— Your goal —
Starting at the line that has "order: Malpighiales" and going through the last line of the records, write those lines out again with "common name" swapped for "vernacular name" and everything else left the same.

Dataset excerpts

──────────────────────────────

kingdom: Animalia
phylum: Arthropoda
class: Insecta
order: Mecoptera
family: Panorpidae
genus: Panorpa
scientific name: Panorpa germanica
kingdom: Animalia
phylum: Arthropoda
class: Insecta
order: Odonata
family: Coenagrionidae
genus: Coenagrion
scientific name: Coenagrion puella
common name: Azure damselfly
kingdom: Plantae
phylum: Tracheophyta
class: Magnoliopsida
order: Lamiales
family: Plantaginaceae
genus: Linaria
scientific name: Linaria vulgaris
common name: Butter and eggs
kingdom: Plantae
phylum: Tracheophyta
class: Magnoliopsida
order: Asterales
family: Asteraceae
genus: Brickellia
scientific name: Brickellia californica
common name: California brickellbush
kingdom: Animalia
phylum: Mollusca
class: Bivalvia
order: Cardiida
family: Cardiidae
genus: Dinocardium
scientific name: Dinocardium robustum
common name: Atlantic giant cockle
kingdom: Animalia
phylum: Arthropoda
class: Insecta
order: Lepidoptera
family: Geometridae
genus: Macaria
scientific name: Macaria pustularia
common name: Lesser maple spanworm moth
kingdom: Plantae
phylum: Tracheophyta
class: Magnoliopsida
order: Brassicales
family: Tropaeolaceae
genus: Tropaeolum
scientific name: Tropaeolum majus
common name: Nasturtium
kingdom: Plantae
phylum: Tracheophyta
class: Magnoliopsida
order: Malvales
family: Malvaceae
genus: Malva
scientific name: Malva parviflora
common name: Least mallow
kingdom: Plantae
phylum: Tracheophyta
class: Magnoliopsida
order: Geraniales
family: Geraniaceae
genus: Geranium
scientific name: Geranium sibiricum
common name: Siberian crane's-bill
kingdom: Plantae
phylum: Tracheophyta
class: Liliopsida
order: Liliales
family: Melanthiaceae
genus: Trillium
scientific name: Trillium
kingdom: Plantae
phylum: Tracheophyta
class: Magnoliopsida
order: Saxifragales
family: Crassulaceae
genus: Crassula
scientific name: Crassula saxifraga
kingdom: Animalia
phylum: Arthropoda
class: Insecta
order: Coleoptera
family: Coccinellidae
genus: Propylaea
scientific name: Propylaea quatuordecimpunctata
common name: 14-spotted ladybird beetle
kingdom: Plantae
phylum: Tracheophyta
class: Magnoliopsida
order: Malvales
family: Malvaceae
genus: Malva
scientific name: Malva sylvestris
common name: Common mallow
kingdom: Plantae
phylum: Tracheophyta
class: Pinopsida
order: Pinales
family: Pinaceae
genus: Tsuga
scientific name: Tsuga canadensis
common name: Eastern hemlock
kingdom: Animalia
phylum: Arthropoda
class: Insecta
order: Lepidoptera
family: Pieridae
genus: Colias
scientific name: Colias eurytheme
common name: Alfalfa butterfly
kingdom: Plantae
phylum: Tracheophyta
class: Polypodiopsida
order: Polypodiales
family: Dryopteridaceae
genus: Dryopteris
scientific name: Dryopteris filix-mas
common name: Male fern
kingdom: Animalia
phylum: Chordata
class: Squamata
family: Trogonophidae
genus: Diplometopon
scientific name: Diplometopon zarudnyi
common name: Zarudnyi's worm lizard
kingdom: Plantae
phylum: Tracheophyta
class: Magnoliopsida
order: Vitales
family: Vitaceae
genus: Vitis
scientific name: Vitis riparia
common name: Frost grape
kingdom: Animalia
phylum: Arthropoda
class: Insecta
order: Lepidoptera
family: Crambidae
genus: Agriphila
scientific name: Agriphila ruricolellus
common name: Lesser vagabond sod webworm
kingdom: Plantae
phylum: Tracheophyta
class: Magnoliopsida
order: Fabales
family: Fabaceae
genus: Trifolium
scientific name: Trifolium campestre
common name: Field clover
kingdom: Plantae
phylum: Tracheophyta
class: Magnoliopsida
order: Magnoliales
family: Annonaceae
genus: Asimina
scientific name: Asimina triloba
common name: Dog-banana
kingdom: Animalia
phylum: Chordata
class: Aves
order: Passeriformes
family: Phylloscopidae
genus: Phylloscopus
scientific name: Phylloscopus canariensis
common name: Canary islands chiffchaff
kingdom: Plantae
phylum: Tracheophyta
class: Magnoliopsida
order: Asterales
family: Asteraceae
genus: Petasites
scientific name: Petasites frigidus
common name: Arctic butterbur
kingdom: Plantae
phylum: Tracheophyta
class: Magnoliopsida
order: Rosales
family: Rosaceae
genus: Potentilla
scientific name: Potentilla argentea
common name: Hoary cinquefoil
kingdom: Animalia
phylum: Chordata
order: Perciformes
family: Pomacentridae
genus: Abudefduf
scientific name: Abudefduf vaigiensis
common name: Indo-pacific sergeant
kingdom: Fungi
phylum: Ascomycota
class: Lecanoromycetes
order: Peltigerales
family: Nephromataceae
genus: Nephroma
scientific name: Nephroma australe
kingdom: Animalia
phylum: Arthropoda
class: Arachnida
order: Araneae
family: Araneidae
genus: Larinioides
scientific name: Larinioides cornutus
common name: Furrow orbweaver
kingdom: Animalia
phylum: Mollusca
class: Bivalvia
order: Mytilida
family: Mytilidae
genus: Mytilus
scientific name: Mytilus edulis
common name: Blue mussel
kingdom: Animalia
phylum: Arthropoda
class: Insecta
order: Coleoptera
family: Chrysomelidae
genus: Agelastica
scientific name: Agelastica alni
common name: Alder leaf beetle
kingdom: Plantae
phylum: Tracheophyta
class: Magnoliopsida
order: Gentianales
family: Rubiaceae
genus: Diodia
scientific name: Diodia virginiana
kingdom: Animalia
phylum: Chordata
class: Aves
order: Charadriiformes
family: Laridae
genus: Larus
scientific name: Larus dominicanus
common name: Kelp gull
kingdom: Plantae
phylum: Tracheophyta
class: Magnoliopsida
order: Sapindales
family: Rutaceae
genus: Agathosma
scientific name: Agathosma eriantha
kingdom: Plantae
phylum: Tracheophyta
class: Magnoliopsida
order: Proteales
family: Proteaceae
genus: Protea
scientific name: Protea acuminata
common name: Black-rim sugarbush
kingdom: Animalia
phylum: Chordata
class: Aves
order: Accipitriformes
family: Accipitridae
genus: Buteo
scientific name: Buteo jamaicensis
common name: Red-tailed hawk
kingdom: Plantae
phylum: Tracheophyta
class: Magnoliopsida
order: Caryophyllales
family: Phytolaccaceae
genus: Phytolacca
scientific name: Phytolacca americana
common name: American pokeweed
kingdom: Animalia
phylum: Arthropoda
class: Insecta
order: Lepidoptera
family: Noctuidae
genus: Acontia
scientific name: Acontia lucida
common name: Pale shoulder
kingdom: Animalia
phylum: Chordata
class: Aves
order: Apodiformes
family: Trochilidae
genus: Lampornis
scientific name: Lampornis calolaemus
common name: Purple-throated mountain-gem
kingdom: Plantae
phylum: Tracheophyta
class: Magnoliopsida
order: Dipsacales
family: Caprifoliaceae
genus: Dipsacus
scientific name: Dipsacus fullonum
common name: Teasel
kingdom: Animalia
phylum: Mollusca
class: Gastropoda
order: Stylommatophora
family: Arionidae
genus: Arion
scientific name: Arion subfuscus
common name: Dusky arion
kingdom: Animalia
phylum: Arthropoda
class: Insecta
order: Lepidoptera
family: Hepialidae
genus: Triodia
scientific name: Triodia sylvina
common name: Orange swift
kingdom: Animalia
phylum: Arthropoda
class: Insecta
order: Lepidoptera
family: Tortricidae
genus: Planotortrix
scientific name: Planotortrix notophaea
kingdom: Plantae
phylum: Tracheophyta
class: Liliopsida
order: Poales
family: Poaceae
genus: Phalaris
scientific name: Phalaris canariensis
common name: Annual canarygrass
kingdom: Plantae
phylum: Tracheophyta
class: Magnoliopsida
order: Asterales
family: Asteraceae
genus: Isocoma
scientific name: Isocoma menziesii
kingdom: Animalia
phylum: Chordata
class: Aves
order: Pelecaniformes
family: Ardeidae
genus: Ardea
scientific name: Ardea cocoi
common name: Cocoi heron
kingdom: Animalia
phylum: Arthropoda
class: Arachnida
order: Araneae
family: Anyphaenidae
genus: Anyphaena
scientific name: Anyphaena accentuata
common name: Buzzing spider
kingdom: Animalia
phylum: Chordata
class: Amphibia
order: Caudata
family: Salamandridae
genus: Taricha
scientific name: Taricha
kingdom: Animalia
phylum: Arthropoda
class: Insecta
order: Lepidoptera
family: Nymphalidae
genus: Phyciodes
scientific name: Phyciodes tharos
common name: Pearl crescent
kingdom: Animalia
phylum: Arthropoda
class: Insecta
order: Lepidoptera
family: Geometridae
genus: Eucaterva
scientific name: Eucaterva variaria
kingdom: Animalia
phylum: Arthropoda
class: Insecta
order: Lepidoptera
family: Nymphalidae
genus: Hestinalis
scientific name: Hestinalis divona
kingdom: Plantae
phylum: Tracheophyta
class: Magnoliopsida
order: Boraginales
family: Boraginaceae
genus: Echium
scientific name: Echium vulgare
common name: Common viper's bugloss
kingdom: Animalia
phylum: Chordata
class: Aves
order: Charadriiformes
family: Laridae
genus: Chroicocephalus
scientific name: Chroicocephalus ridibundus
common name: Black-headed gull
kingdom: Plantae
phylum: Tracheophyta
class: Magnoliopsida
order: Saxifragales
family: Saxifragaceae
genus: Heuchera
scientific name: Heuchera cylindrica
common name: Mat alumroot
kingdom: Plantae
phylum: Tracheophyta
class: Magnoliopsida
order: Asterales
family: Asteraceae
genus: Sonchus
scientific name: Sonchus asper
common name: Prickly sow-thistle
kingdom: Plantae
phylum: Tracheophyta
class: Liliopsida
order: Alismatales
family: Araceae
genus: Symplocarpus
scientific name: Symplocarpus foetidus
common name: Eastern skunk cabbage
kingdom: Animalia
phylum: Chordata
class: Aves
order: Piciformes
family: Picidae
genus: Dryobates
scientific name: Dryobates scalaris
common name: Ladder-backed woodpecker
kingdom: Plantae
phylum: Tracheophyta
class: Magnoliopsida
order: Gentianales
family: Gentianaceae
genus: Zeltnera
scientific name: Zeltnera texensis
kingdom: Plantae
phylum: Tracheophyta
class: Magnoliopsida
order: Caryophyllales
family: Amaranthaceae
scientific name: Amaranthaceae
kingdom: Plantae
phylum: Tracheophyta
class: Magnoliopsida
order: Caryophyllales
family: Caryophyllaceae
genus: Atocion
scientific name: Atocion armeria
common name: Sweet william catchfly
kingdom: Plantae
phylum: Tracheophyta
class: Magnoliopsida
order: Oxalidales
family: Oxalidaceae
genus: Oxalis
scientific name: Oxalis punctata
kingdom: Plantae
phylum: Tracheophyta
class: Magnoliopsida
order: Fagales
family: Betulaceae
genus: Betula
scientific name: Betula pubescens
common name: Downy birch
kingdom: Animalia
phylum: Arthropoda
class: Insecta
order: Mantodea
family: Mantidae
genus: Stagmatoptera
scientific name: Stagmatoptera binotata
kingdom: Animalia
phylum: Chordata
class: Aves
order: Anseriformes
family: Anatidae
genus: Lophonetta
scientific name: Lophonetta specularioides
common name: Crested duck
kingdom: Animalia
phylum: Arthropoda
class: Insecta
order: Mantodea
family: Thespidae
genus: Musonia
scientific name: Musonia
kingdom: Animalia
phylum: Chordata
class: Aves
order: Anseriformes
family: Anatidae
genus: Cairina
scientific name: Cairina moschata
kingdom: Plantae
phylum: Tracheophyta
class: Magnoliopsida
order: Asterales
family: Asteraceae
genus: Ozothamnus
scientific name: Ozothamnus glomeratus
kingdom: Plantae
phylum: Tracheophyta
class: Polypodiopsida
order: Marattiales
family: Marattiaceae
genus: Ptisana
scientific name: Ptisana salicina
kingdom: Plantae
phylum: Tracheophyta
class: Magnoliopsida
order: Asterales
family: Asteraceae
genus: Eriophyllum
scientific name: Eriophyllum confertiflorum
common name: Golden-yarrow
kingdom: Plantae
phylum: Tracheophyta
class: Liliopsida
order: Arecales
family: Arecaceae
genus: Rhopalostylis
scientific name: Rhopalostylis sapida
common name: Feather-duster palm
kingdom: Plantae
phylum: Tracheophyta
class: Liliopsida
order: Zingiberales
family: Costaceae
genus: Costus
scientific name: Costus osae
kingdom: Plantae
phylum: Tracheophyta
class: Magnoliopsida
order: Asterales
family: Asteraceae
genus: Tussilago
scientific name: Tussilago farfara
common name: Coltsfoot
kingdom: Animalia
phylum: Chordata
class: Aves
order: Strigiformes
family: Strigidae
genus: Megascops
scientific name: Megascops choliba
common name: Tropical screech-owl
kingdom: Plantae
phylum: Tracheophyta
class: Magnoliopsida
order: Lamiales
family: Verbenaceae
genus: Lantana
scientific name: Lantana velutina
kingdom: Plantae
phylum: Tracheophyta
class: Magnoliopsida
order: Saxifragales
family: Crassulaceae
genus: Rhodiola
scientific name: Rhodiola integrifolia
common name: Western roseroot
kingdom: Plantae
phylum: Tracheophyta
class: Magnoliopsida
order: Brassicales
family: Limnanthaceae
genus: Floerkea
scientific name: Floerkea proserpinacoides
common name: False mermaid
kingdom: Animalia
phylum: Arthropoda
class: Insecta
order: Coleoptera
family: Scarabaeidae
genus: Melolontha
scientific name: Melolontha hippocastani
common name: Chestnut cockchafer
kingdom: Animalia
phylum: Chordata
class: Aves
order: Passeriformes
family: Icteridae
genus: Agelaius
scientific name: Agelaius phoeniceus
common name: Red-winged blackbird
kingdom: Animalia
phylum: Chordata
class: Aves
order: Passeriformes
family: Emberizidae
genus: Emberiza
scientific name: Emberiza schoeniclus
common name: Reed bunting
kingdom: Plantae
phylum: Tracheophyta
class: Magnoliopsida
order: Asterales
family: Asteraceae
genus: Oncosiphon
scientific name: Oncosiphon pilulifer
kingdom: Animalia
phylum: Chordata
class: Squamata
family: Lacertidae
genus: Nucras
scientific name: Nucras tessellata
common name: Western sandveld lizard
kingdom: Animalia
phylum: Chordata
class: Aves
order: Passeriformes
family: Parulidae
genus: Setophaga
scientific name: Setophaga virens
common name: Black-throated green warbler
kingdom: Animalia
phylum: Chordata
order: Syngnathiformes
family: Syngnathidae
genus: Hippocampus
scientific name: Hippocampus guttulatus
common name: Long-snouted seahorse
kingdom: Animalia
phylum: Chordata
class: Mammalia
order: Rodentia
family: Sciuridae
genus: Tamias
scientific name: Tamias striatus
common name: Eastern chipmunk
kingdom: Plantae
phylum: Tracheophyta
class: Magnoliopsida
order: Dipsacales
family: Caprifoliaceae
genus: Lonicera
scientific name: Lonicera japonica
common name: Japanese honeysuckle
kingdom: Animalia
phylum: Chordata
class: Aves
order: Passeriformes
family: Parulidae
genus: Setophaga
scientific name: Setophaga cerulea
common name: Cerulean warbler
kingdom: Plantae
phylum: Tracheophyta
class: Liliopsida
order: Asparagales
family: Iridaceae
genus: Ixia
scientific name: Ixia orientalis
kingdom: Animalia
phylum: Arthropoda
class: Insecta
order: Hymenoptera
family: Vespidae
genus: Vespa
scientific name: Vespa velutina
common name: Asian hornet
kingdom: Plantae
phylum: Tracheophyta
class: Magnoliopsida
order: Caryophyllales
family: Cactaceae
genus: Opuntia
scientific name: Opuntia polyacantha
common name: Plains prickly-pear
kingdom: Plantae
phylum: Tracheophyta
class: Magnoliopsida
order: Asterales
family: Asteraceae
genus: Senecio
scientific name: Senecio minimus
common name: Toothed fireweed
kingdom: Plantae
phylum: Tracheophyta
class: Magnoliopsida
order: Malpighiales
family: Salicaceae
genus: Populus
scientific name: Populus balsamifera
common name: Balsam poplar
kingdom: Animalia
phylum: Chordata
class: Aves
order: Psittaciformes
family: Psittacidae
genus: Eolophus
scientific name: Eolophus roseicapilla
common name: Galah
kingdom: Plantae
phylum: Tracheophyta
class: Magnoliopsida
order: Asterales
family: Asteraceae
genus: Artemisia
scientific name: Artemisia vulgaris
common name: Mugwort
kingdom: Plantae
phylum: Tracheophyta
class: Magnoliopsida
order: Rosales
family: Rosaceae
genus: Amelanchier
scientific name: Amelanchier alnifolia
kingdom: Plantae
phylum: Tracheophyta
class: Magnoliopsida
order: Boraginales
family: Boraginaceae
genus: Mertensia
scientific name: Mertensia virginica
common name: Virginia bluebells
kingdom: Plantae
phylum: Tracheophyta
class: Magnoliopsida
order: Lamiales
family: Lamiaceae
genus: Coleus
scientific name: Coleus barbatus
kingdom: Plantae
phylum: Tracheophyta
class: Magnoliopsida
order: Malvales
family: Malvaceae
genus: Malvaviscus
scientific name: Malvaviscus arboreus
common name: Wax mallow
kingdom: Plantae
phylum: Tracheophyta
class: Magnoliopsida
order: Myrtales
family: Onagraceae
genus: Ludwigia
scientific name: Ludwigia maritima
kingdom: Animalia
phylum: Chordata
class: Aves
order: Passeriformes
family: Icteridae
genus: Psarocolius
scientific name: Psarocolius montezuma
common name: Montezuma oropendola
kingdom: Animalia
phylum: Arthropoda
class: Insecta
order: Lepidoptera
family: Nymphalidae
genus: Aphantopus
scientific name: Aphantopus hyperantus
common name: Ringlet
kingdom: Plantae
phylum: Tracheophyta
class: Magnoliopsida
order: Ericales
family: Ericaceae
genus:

──────────────────────────────

— Answer for the task —
order: Malpighiales
family: Salicaceae
genus: Populus
scientific name: Populus balsamifera
vernacular name: Balsam poplar
kingdom: Animalia
phylum: Chordata
class: Aves
order: Psittaciformes
family: Psittacidae
genus: Eolophus
scientific name: Eolophus roseicapilla
vernacular name: Galah
kingdom: Plantae
phylum: Tracheophyta
class: Magnoliopsida
order: Asterales
family: Asteraceae
genus: Artemisia
scientific name: Artemisia vulgaris
vernacular name: Mugwort
kingdom: Plantae
phylum: Tracheophyta
class: Magnoliopsida
order: Rosales
family: Rosaceae
genus: Amelanchier
scientific name: Amelanchier alnifolia
kingdom: Plantae
phylum: Tracheophyta
class: Magnoliopsida
order: Boraginales
family: Boraginaceae
genus: Mertensia
scientific name: Mertensia virginica
vernacular name: Virginia bluebells
kingdom: Plantae
phylum: Tracheophyta
class: Magnoliopsida
order: Lamiales
family: Lamiaceae
genus: Coleus
scientific name: Coleus barbatus
kingdom: Plantae
phylum: Tracheophyta
class: Magnoliopsida
order: Malvales
family: Malvaceae
genus: Malvaviscus
scientific name: Malvaviscus arboreus
vernacular name: Wax mallow
kingdom: Plantae
phylum: Tracheophyta
class: Magnoliopsida
order: Myrtales
family: Onagraceae
genus: Ludwigia
scientific name: Ludwigia maritima
kingdom: Animalia
phylum: Chordata
class: Aves
order: Passeriformes
family: Icteridae
genus: Psarocolius
scientific name: Psarocolius montezuma
vernacular name: Montezuma oropendola
kingdom: Animalia
phylum: Arthropoda
class: Insecta
order: Lepidoptera
family: Nymphalidae
genus: Aphantopus
scientific name: Aphantopus hyperantus
vernacular name: Ringlet
kingdom: Plantae
phylum: Tracheophyta
class: Magnoliopsida
order: Ericales
family: Ericaceae
genus:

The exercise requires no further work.